Évidemment, répondit-il.
Que lui reproches-tu donc ?
Son tort est qu’avant tout examen, il croit tout de suite n’importe qui.
386Mais si c’est très tard qu’avant tout examen il donne sa créance, n’aurait-il pas tort ?
Oui certes, par Zeus, même ainsi son tort ne serait pas moindre : j’estime qu’il ne faut pas se fier aux premiers venus.
Si tu estimes qu’il ne faut pas se fier aux premiers venus, comment conviendrait-il aussi de se fier aussitôt à des inconnus ? Ne penses-tu pas qu’on doive d’abord examiner s’ils disent la vérité ?
Oui certes, dit-il.
Alors qu’il s’agit de nos proches et de nos amis, il n’y aurait pas lieu d’examiner s’ils disent la vérité ?

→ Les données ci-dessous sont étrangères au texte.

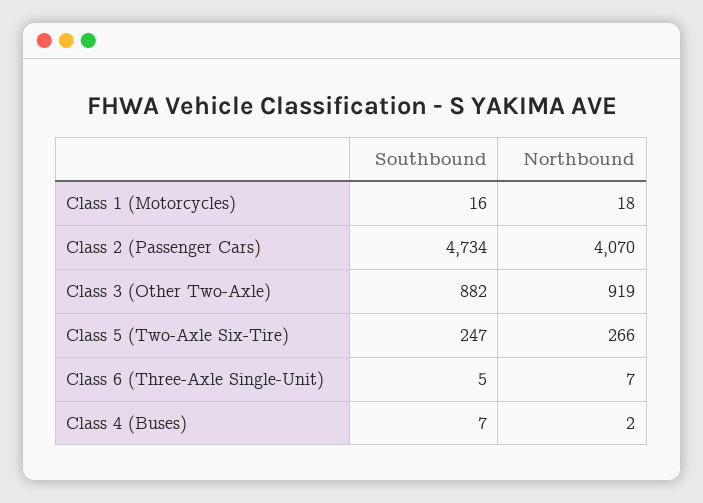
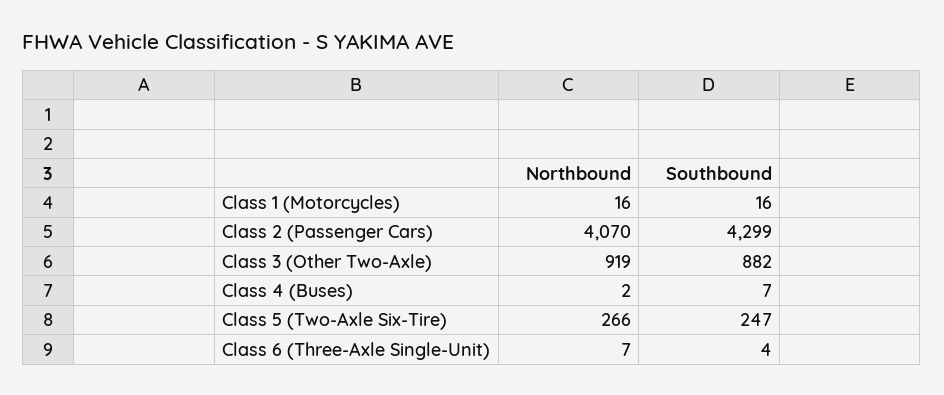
  {
    "Southbound": {
      "Class 1 (Motorcycles)": 16,
-     "Class 2 (Passenger Cars)": 4734,
+     "Class 2 (Passenger Cars)": 4299,
      "Class 3 (Other Two-Axle)": 882,
      "Class 5 (Two-Axle Six-Tire)": 247,
-     "Class 6 (Three-Axle Single-Unit)": 5,
+     "Class 6 (Three-Axle Single-Unit)": 4,
      "Class 4 (Buses)": 7
    },
    "Northbound": {
-     "Class 1 (Motorcycles)": 18,
+     "Class 1 (Motorcycles)": 16,
      "Class 2 (Passenger Cars)": 4070,
      "Class 3 (Other Two-Axle)": 919,
      "Class 5 (Two-Axle Six-Tire)": 266,
      "Class 6 (Three-Axle Single-Unit)": 7,
      "Class 4 (Buses)": 2
    }
  }

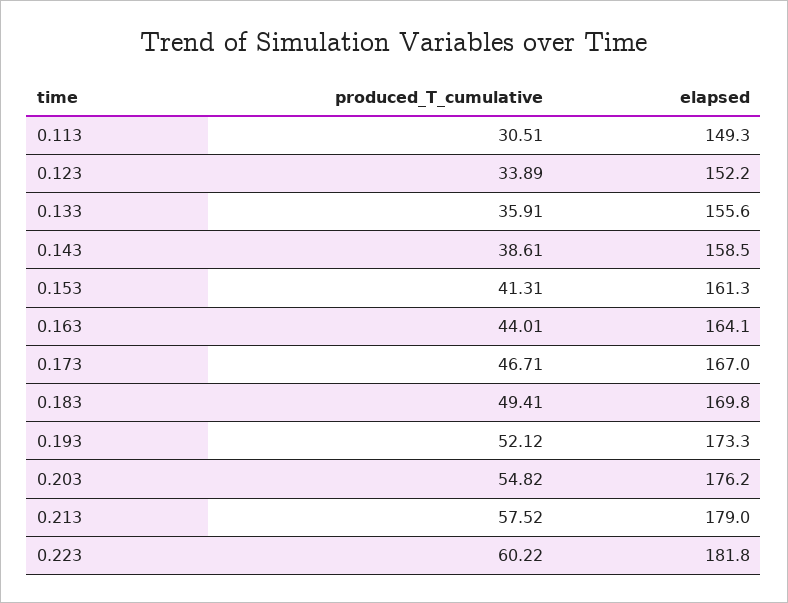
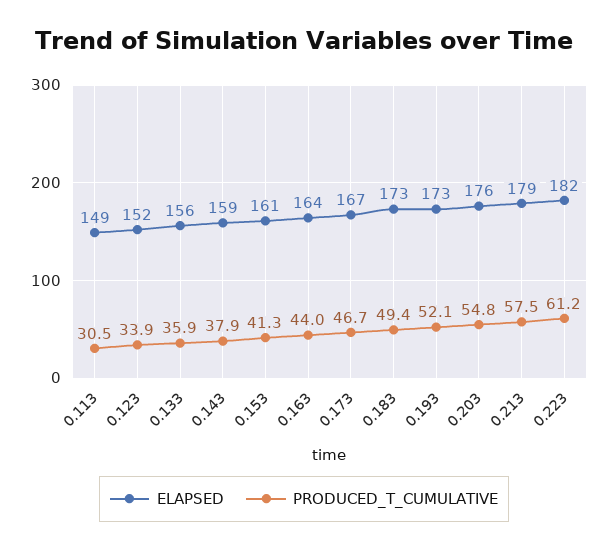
  {
    "produced_T_cumulative": {
      "0.113": 30.51,
      "0.123": 33.89,
      "0.133": 35.91,
-     "0.143": 38.61,
+     "0.143": 37.9,
      "0.153": 41.31,
      "0.163": 44.01,
      "0.173": 46.71,
      "0.183": 49.41,
      "0.193": 52.12,
      "0.203": 54.82,
      "0.213": 57.52,
-     "0.223": 60.22
+     "0.223": 61.2
    },
    "elapsed": {
      "0.113": 149.3,
      "0.123": 152.2,
      "0.133": 155.6,
      "0.143": 158.5,
      "0.153": 161.3,
      "0.163": 164.1,
      "0.173": 167,
-     "0.183": 169.8,
+     "0.183": 173,
      "0.193": 173.3,
      "0.203": 176.2,
      "0.213": 179,
      "0.223": 181.8
    }
  }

Je serais porté à l’affirmer, répondit-il.
C’est qu’il y en a peut-être, même parmi eux, qui affirment des choses peu dignes de foi.
C’est très vrai.
Pourquoi donc est-il plus raisonnable de se fier à ses proches et à ses amis bqu’aux premiers venus[1] ?
Je ne saurais le dire, répondit-il.
Eh quoi ! si on doit se fier davantage à ses proches et à ses amis qu’aux premiers venus, n’est-ce pas qu’il faut les juger aussi plus dignes de foi[2] que ces derniers ?
Comment non ?
Si donc, pour les uns, ils se trouvent être des proches ; pour les autres, des inconnus, comment ne pas regarder les mêmes hommes comme étant plus et moins dignes de foi ?
- ↑ La difficulté proposée sera la suivante : vaut-il mieux se fier à des parents ou à des amis, bien que peut-être ils n’aient pas la science nécessaire, plutôt qu’à des inconnus qui savent ce dont ils parlent (Voir la conclusion, 386 c) ? Une aporie du même genre est signalée par Aristote dans sa Réfutation des raisonnements sophistiques : Ἔνια δὲ τῶν ἐρωτημάτων ἔχει ἀμφοτέρως ἄδοξον εἶναι τὴν ἀπόκρισιν, οἷον πότερον τοῖς σοφοῖς ἢ τῷ πατρὶ δεῖ πείθεσθαι… (12, 173 a, 19).
- ↑ Burnet attribue à Schneider la conjecture οὐ καὶ πιστούς. En fait, elle se trouve déjà dans le Laurentianus 80, 17 (L) comme correction faite par une seconde main.